Figure 3 shows the dominance curve obtained empirically for the Sharpe Index. This is also consistent with the theory, with a noticeable S-shaped aspect reflecting the loss aversion principle (losses with the same level of gains have higher absolute value).

The proposed method shares the following advantages of the MCDA method class over other method classes: (i) it is more appealing to practitioners, as there is no single criterion to optimize within the constraints; (ii) it is easier and quicker to solve, as it does not require an optimization tool in general; (iii) it is easier to configure by changing weights and adding new criteria to the system; (iv) it incorporates prospect theory into the TS architecture, thereby providing a compromise solution between aspects of human decision-making and the objective decision-making process of the TTRs.

5. Conclusions

This article proposed a TS that adapts its strategy to the underlying data.
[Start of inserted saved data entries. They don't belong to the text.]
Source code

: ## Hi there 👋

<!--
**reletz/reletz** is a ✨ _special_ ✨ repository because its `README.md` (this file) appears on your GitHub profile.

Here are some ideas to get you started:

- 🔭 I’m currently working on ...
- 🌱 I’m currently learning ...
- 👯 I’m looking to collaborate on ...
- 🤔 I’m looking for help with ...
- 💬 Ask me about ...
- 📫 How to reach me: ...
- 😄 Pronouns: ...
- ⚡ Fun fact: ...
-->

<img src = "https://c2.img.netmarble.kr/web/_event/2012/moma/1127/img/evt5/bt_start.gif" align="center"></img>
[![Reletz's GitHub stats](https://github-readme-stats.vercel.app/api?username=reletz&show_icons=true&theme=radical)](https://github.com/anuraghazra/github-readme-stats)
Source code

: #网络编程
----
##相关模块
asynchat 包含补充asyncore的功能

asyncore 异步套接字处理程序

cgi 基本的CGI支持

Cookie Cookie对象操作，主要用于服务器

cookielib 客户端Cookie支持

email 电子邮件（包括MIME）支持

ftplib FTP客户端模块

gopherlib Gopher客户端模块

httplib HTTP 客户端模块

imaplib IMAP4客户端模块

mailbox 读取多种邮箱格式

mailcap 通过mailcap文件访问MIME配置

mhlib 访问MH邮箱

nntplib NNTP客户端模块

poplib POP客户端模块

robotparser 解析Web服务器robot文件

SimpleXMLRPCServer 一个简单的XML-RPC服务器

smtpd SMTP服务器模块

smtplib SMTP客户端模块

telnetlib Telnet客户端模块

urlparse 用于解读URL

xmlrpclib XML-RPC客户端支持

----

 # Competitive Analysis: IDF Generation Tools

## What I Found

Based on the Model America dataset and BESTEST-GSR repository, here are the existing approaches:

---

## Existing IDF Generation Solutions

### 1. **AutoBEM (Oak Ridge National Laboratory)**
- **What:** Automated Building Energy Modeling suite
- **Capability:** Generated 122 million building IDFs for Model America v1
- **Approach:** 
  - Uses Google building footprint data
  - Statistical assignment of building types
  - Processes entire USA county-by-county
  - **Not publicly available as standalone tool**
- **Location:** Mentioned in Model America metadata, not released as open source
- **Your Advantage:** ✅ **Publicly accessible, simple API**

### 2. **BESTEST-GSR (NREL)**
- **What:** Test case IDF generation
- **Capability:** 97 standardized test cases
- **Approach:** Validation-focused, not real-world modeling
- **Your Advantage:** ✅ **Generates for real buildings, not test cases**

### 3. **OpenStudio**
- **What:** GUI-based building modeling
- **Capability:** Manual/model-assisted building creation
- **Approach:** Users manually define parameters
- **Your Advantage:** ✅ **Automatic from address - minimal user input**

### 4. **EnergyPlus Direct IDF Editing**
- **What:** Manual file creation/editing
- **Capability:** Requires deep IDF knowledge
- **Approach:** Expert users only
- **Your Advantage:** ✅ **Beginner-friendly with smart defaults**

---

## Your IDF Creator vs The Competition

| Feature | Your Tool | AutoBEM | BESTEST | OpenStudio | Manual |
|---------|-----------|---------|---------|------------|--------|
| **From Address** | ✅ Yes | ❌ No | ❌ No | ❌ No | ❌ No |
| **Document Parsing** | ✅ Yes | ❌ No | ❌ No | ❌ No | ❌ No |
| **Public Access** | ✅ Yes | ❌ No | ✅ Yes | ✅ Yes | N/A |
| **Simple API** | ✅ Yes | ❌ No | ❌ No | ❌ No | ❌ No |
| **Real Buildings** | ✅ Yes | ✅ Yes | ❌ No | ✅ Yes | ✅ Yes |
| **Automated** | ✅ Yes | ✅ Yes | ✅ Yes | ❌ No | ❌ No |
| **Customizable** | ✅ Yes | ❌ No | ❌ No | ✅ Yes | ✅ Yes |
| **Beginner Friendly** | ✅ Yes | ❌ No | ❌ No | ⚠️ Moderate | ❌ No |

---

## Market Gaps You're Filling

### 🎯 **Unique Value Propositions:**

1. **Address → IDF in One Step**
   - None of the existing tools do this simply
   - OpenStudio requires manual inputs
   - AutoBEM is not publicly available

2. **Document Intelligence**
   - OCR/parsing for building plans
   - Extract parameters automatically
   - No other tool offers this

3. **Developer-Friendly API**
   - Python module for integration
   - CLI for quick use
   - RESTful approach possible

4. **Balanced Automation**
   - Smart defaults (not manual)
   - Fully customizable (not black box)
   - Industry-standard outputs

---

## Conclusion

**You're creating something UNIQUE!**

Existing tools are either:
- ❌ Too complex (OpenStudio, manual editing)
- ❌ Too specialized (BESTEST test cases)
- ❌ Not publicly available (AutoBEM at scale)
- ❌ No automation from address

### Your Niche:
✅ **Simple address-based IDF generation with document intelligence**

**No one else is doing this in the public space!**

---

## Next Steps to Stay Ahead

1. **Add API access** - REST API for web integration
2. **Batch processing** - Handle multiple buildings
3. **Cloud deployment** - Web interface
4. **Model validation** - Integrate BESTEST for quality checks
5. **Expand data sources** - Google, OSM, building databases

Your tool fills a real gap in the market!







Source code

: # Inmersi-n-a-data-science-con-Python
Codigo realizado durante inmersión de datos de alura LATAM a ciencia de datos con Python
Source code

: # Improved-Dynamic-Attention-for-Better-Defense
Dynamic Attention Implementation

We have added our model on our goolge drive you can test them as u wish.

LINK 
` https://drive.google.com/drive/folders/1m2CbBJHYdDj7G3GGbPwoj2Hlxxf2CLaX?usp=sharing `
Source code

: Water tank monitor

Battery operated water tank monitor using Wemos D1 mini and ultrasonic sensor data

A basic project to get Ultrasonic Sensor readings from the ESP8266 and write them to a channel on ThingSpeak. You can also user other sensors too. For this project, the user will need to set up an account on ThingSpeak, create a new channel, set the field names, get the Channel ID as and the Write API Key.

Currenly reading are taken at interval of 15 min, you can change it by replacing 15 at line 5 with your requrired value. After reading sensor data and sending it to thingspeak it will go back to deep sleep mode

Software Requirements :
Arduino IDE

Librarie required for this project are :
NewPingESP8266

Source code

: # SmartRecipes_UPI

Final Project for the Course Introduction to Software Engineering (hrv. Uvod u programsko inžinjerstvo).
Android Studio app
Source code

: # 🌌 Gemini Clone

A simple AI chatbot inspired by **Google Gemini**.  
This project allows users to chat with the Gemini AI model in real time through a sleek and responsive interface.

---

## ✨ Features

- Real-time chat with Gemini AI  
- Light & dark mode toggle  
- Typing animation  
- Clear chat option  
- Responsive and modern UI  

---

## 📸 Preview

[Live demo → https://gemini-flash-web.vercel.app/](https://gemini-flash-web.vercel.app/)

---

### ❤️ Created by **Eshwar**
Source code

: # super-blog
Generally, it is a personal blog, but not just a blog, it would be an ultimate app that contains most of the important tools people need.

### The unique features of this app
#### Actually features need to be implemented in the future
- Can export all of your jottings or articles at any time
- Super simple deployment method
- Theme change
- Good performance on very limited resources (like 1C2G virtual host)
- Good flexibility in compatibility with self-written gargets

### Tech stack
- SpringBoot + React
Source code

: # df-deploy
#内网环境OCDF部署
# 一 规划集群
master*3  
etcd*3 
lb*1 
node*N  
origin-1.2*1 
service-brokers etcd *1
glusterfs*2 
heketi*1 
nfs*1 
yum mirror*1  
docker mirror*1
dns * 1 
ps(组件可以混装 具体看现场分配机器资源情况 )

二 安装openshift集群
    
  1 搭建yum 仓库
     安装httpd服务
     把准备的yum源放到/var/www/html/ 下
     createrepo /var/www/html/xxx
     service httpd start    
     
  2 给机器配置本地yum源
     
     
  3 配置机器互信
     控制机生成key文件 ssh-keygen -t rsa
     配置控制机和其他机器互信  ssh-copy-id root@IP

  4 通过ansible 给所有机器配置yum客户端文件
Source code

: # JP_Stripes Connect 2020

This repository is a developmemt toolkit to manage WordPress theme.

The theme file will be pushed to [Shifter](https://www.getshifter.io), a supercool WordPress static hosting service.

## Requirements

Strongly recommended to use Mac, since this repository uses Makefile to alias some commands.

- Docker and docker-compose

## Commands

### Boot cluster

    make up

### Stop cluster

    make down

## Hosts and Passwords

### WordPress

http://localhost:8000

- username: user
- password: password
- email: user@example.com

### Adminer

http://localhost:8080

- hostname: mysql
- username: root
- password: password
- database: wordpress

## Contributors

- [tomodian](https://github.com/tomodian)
In this algorithm, multiple TTRs are trained in parallel and evaluated against risk-adjusted and profitability-based performance metrics. Since several criteria are possible, a decision-making method based on prospect theory, TODIM, was employed to classify the TTRs, and the best placed was chosen as the trading strategy for a given period of time. Using the walk forward method, a new dataset fed TODIM TS with data for comparisons with B&H models and the comparison TS. Due to its methodology, as expected, TODIM TS obtained superior results according to the criteria aimed at analyzing risk. The experimental results suggest that the proposed ST has strong generalization and adaptability capabilities, providing improvements, or at least comparable results, in relation to an alternative ST based on a different decision-making method. The simple application, which can be used by beginner practitioners, and the low computational requirement for the analysis and selection of the TS also serve to differentiate the method. The results reinforce the suitability of a method based on prospect theory to select alternatives with lower risk, due to its greater aversion to the risk of loss.

In future work, the authors will seek to investigate an optimization method to select the parameters of the proposed decision-making process and consider improved TTRs. They will also propose to increase the study database so as to include more stocks for the comparison of methods.